Initial observations were made using aqueous extracts of green tea; partition chromatography was then used to fractionate the material (Yam, T. S. et al. 1997). Activity was confined to one fraction that was enriched for the compound epigallocatechin gallate ECg, an abundant polyphenolic component of green tea, but other constituents were present in small amounts.
Unfortunately, epicatechin gallate cannot be widely administered because it is broken down by esterases in the body to the inactive products, epicatechin and gallic acid (Kohri, T. et al, 2001).
It has been observed that MRSA grown in the presence of sub-inhibitory concentrations of tea extracts have thickened cell walls and form pseudomulticellular aggregates (Hamilton-Miller, J. M. T et al (1999)). Green tea administered as a spray has been successfully used in the treatment of an MRSA infection of the trachea (windpipe) (Yamashita, S. et al (2001)).
Stapleton et al. (2004) describe some investigations into the molecular mechanism of β-lactam sensitisation to establish a basis for the rational selection of pharmacologically acceptable molecules, investigated structure-activity relationships (SAR) to identify pharmacophores within active molecules. The capacity of catechins and gallates to modulate β-lactam resistance was evaluated by testing the compound at a fixed concentration in combination with oxacillin. Modulating activity was defined as a greater than two-fold reduction in the MIC of a β-lactam when tested in combination with a fixed sub-inhibitory concentration of the test compound. ECg converted MRSA strain BB568, which has a MIC of 256 mg/L for oxacillin, to the fully drug sensitive phenotype (1 mg/L) and below the breakpoint. EGCg reduced the MIC of BB568 to 8 mg/L; epicatechin (EC) and epigallocatechin (EGC), the two most abundant non-gallyl catechins in tea, were inactive in the combination assay. These compounds were tested against a comprehensive collection of 40 MRSA strains isolated from a variety of countries; epidemic MRSA strains from the UK were included. With all strains, ECg reduced the MIC values to the susceptibility breakpoint or below.

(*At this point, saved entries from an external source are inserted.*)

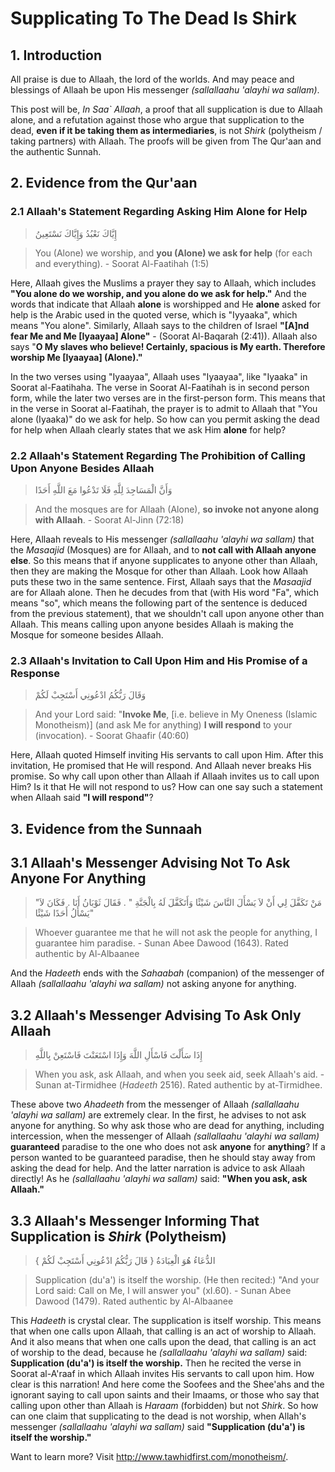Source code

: # **Supplicating To The Dead Is Shirk**

## 1. Introduction

All praise is due to Allaah, the lord of the worlds. And may peace and blessings of Allaah be upon His messenger *(sallallaahu 'alayhi wa sallam)*.

This post will be, *In Saa` Allaah*, a proof that all supplication is due to Allaah alone, and a refutation against those who argue that supplication to the dead, **even if it be taking them as intermediaries**, is not *Shirk* (polytheism / taking partners) with Allaah. The proofs will be given from The Qur'aan and the authentic Sunnah.

## 2. Evidence from the Qur'aan

### 2.1 Allaah's Statement Regarding Asking Him Alone for Help

> إِيَّاكَ نَعْبُدُ وَإِيَّاكَ نَسْتَعِينُ

> You (Alone) we worship, and **you (Alone) we ask for help** (for each and everything). - Soorat Al-Faatihah (1:5)

Here, Allaah gives the Muslims a prayer they say to Allaah, which includes **"You alone do we worship, and you alone do we ask for help."** And the words that indicate that Allaah **alone** is worshipped and He **alone** asked for help is the Arabic used in the quoted verse, which is "Iyyaaka", which means "You alone". Similarly, Allaah says to the children of Israel **"[A]nd fear Me and Me [Iyaayaa] Alone"** - (Soorat Al-Baqarah (2:41)). Allaah also says "**O My slaves who believe! Certainly, spacious is My earth. Therefore worship Me [Iyaayaa] (Alone)."**

In the two verses using "Iyaayaa", Allaah uses "Iyaayaa", like "Iyaaka" in Soorat al-Faatihaha. The verse in Soorat Al-Faatihah is in second person form, while the later two verses are in the first-person form. This means that in the verse in Soorat al-Faatihah, the prayer is to admit to Allaah that "You alone (Iyaaka)" do we ask for help. So how can you permit asking the dead for help when Allaah clearly states that we ask Him **alone** for help?

### 2.2 Allaah's Statement Regarding The Prohibition of Calling Upon Anyone Besides Allaah

> وَأَنَّ الْمَسَاجِدَ لِلَّهِ فَلَا تَدْعُوا مَعَ اللَّهِ أَحَدًا

> And the mosques are for Allaah (Alone), **so invoke not anyone along with Allaah**. - Soorat Al-Jinn (72:18)

Here, Allaah reveals to His messenger *(sallallaahu 'alayhi wa sallam)* that the *Masaajid* (Mosques) are for Allaah, and to **not call with Allaah anyone else**. So this means that if anyone supplicates to anyone other than Allaah, then they are making the Mosque for other than Allaah. Look how Allaah puts these two in the same sentence. First, Allaah says that the *Masaajid* are for Allaah alone. Then he decudes from that (with His word "Fa", which means "so", which means the following part of the sentence is deduced from the previous statement), that we shouldn't call upon anyone other than Allaah. This means calling upon anyone besides Allaah is making the Mosque for someone besides Allaah.

### 2.3 Allaah's Invitation to Call Upon Him and His Promise of a Response

> وَقَالَ رَبُّكُمُ ادْعُونِي أَسْتَجِبْ لَكُمْ

> And your Lord said: "**Invoke Me**, [i.e. believe in My Oneness (Islamic Monotheism)] (and ask Me for anything) **I will respond** to your (invocation). - Soorat Ghaafir (40:60)

Here, Allaah quoted Himself inviting His servants to call upon Him. After this invitation, He promised that He will respond. And Allaah never breaks His promise. So why call upon other than Allaah if Allaah invites us to call upon Him? Is it that He will not respond to us? How can one say such a statement when Allaah said **"I will respond"**?

## 3. Evidence from the Sunnaah

## 3.1 Allaah's Messenger ‏‏Advising Not To Ask Anyone For Anything

> "‏ مَنْ تَكَفَّلَ لِي أَنْ لاَ يَسْأَلَ النَّاسَ شَيْئًا وَأَتَكَفَّلَ لَهُ بِالْجَنَّةِ ‏"‏ ‏.‏ فَقَالَ ثَوْبَانُ أَنَا ‏.‏ فَكَانَ لاَ يَسْأَلُ أَحَدًا شَيْئًا"

> Whoever guarantee  me that he will not ask the people for anything, I guarantee him paradise. - Sunan Abee Dawood (1643). Rated authentic by Al-Albaanee

And the *Hadeeth* ends with the *Sahaabah* (companion) of the messenger of Allaah *(sallallaahu 'alayhi wa sallam)* not asking anyone for anything.

## 3.2 Allaah's Messenger Advising To Ask Only Allaah

> إِذَا سَأَلْتَ فَاسْأَلِ اللَّهَ وَإِذَا اسْتَعَنْتَ فَاسْتَعِنْ بِاللَّهِ

> When you ask, ask Allaah, and when you seek aid, seek Allaah's aid. - Sunan at-Tirmidhee (*Hadeeth* 2516). Rated authentic by at-Tirmidhee.

These above two *Ahadeeth* from the messenger of Allaah *(sallallaahu 'alayhi wa sallam)* are extremely clear. In the first, he advises to not ask anyone for anything. So why ask those who are dead for anything, including intercession, when the messenger of Allaah *(sallallaahu 'alayhi wa sallam)* **guaranteed** paradise to the one who does not ask **anyone** for **anything**? If a person wanted to be guaranteed paradise, then he should stay away from asking the dead for help. And the latter narration is advice to ask Allaah directly! As he *(sallallaahu 'alayhi wa sallam)* said: **"When you ask, ask Allaah."**

## 3.3 Allaah's Messenger Informing That Supplication is *Shirk* (Polytheism)

> الدُّعَاءُ هُوَ الْعِبَادَةُ ‏{‏ قَالَ رَبُّكُمُ ادْعُونِي أَسْتَجِبْ لَكُمْ ‏}

> Supplication (du'a') is itself the worship. (He then recited:) "And your Lord said: Call on Me, I will answer you" (xI.60). - Sunan Abee Dawood (1479). Rated authentic by Al-Albaanee

This *Hadeeth* is crystal clear. The supplication is itself worship. This means that when one calls upon Allaah, that calling is an act of worship to Allaah. And it also means that when one calls upon the dead, that calling is an act of worship to the dead, because he *(sallallaahu 'alayhi wa sallam)* said: **Supplication (du'a') is itself the worship.** Then he recited the verse in Soorat al-A'raaf in which Allaah invites His servants to call upon him. How clear is this narration! And here come the Soofees and the Shee'ahs and the ignorant saying to call upon saints and their Imaams, or those who say that calling upon other than Allaah is *Haraam* (forbidden) but not *Shirk*. So how can one claim that supplicating to the dead is not worship, when Allah's messenger *(sallallaahu 'alayhi wa sallam)* said **"Supplication (du'a') is itself the worship."**

Want to learn more? Visit http://www.tawhidfirst.com/monotheism/.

The physical properties of ECg and EGCg suggest these molecules have the capacity to intercalate into target membrane bilayers and perturb the function of key membrane-associated proteins in peptidoglycan synthesis, such as femA, femB and mecA gene products; it is highly likely that such an interaction would also reduce or prevent the transport of proteins not essential for cell viability across the bilayer. Japanese workers have shown that catechins are able to bind to artificial lipid bilayers (Nakayama, T. et al 1998, Hashimoto, T. et al 1999) and recent work (Kajiya, K. et al 2001 and Kajiya, K. et al 2002) shows that binding affinities appear to correlate with the bioactivity of catechins in our assay. Thus, ECg has a greater propensity to intercalate into the phospholipid palisade than EGCg, catechin or EC (Cartula, N. et al 2003). Binding has been shown to be dependent upon the number of hydroxyl groups on the B-ring catechins with two hydroxyl groups, such as ECg, have a greater membrane binding capacity than those with three hydroxyl groups, such as EGCg (Kajiya, K. et al 2001). The binding of ECg to liposomes is enhanced in the presence of EC (Kajiya, K. et al 2002).

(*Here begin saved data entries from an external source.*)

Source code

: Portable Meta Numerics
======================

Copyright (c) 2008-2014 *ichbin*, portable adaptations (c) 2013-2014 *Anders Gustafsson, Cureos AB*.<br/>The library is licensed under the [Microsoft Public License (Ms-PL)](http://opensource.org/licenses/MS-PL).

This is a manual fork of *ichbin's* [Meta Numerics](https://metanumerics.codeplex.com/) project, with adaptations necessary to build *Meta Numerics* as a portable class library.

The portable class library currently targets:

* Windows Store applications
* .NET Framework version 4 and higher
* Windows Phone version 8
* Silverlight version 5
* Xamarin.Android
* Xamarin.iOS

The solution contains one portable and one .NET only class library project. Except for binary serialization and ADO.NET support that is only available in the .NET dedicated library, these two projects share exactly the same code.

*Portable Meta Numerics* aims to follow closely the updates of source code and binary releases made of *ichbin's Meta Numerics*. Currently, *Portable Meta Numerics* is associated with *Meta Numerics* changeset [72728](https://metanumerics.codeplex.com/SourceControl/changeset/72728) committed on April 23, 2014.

Surprisingly, it has been found that intercalation of catechin gallates into the cytoplasmic membrane interferes with the export of proteins such as—toxin and coagulase and raises the possibility that the compounds may reduce the virulence of Gram-positive bacteria such as S. aureus at the site of infection and thus significantly contribute to their removal from the body by immune processes (Taylor, P. et al. 2004).